The Eurasia Group acknowledges that the present view on its "COVID Zero" approach is a major departure from 2020, when China's zero COVID policy helped it "look incredibly successful in 2020."
Now, it has become "a fight against a much more transmissible variant with broader lockdowns and vaccines with limited effectiveness."
While individuals will spend more time in digital spaces this year, both at work and at home, the biggest technology firms are "writing the algorithms that decide what people see and hear, determine their economic and social opportunities and ultimately influence what they think."
What's more, China's population has "virtually no" antibodies protecting it against omicron despite all the jabs and boosters they have received. It's "exactly the opposite of where President Xi" wants us to to be.

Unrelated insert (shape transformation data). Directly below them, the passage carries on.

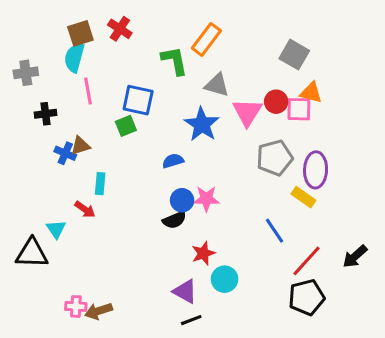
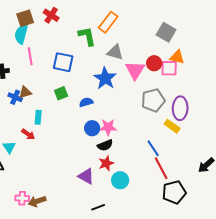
green square: (126, 126) -> (61, 93), moved
black semicircle: (174, 220) -> (105, 145), moved
red line: (306, 261) -> (161, 168), moved, turned -70
purple triangle: (185, 291) -> (86, 176), moved

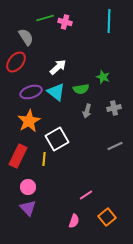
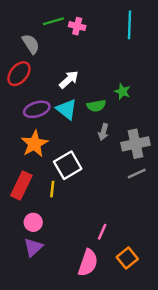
gray cross: (114, 108) -> (136, 144), moved, size x1.6
pink line: (86, 195) -> (102, 232), turned -32
purple triangle: (28, 208) -> (33, 247), turned 30
pink semicircle: (74, 221) -> (88, 263), size x1.6

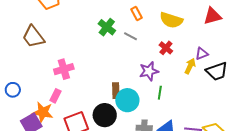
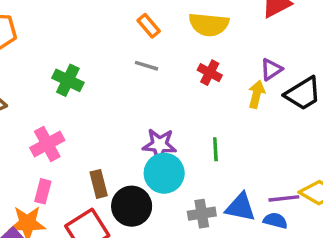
green cross: (107, 27) -> (68, 80), moved
purple star: (149, 71) -> (159, 145), moved, turned 30
brown rectangle: (116, 91) -> (99, 184), moved

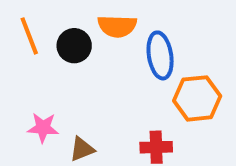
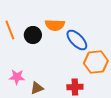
blue ellipse: (160, 55) -> (77, 40), turned -35

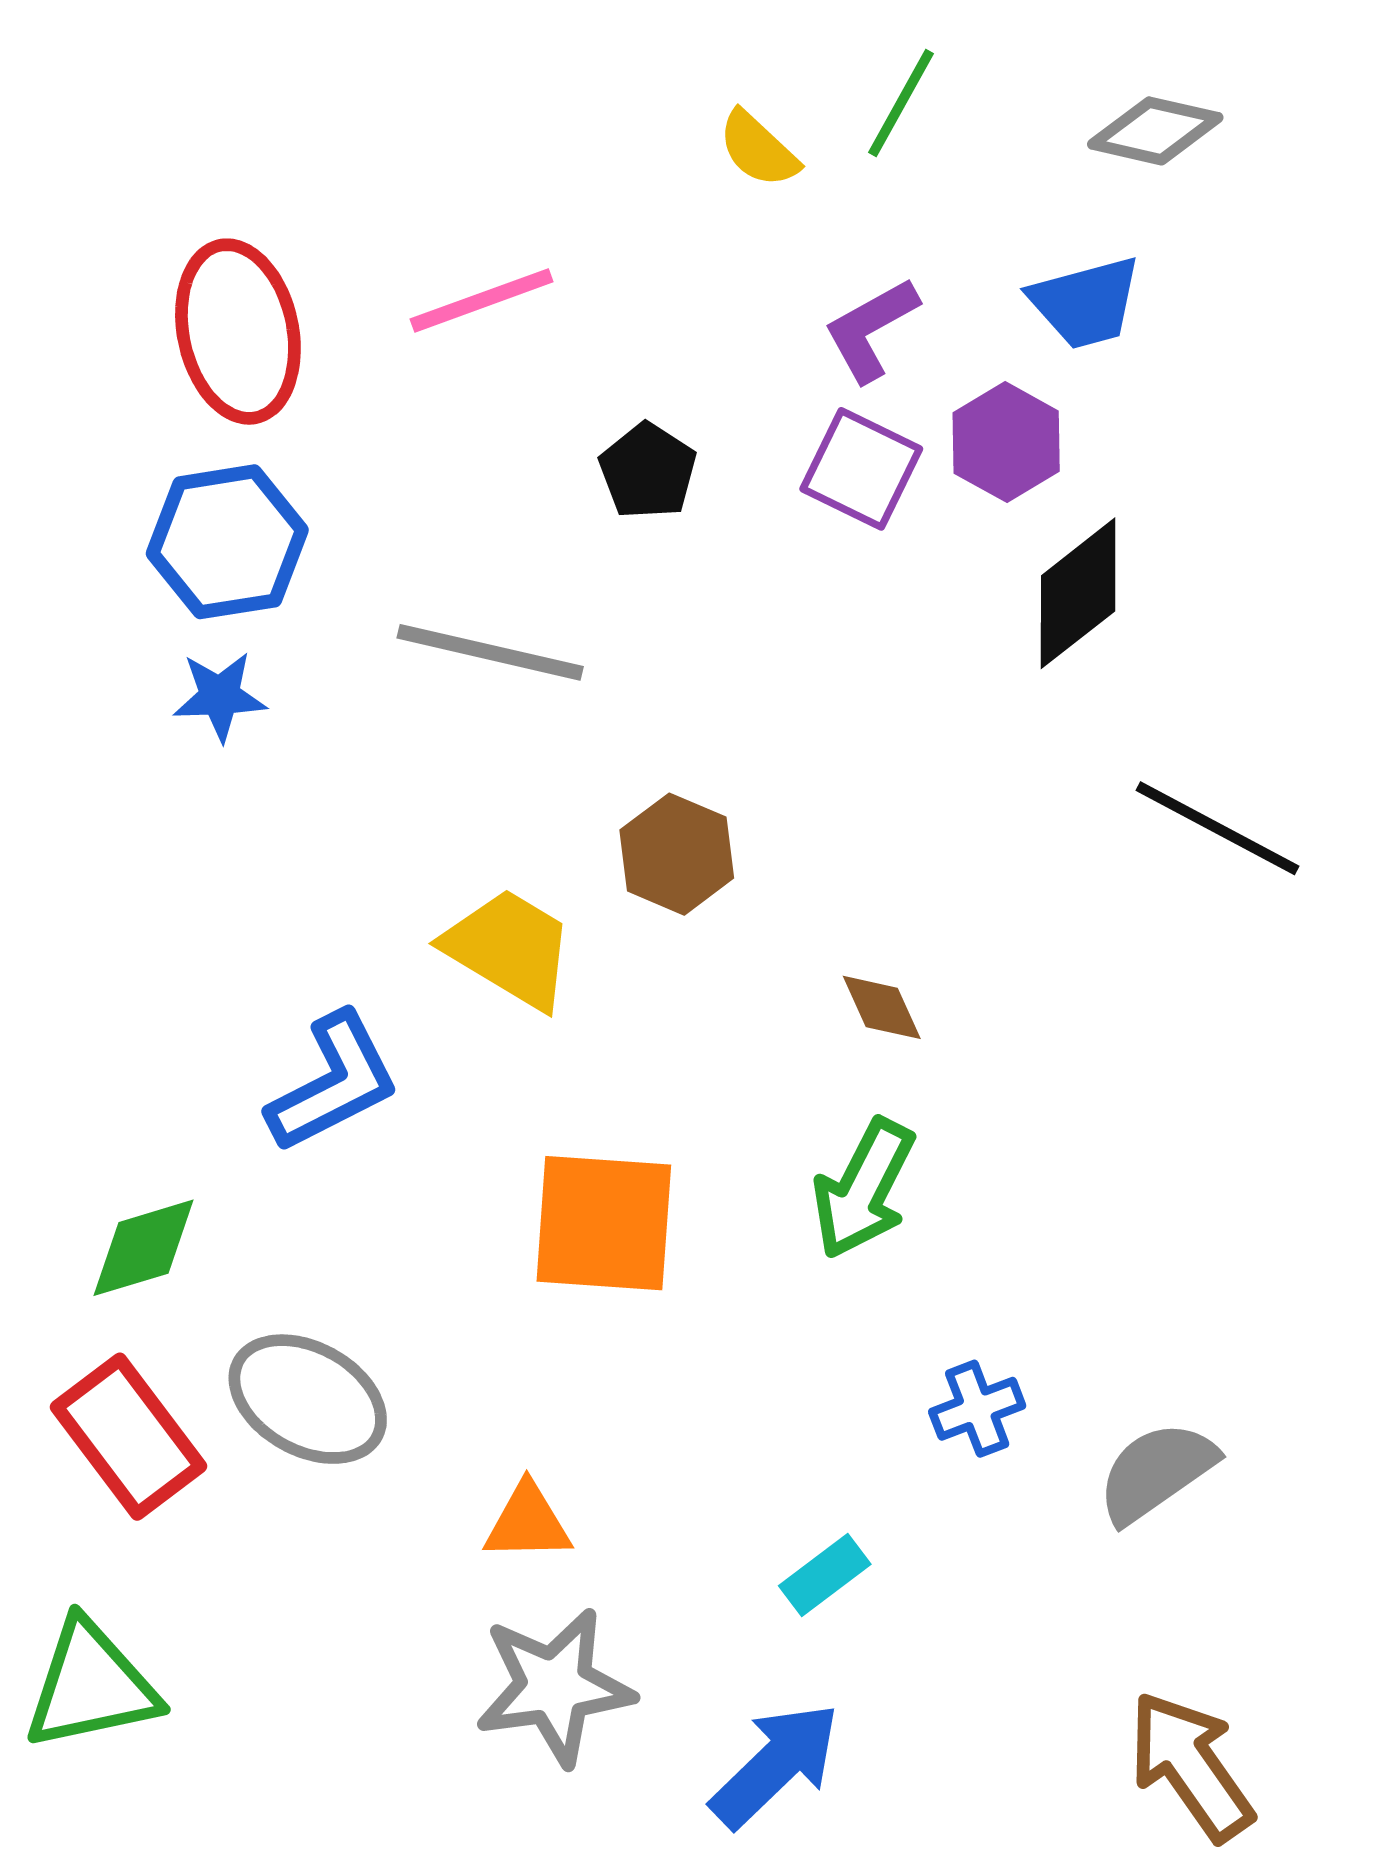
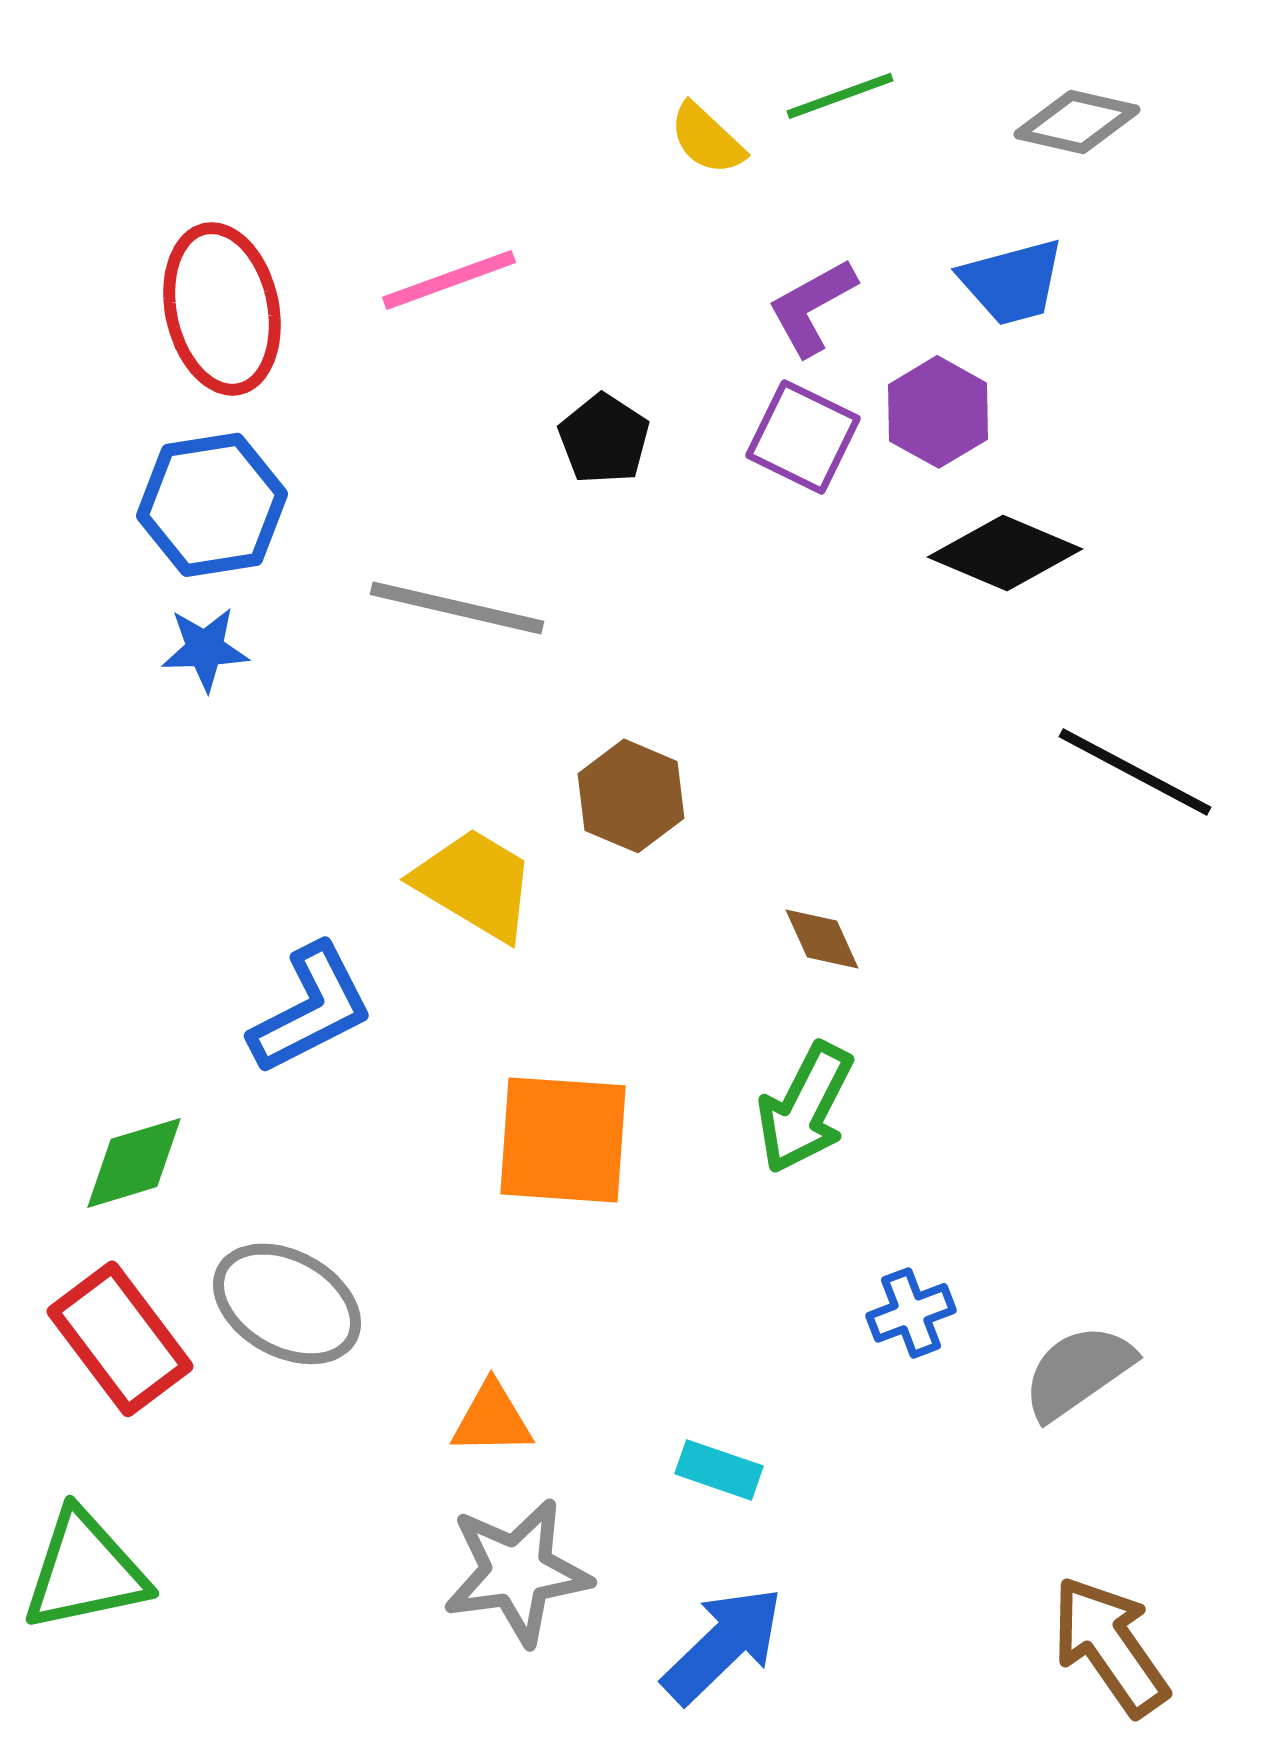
green line: (901, 103) -> (840, 96), turned 41
black diamond: (1078, 593) -> (1005, 553), turned 61
cyan rectangle: (825, 1575) -> (719, 1470), moved, turned 56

Xi wants his country to be in the run-up to his third term, but there's nothing he can do about it: The initial success of "Zero COVID" and President Xi's personal attachment to it makes the policy seemingly impossible to change course.
It says that while individuals will spend more time in digital space this year, both at work and at home, the biggest technology firms are "writing the algorithms that decide what people see and hear, determine their economic and social opportunities and ultimately influence what they think."
Here's what Eurasia is expecting: China's policy will fail to contain the pandemic, leading to larger outbreaks, which Beijing will respond to with even more harrowing lockdowns.
We're already seeing it unfold in Xi'an and Ningbo.
Which city will be the next to face punishing lockdown measures?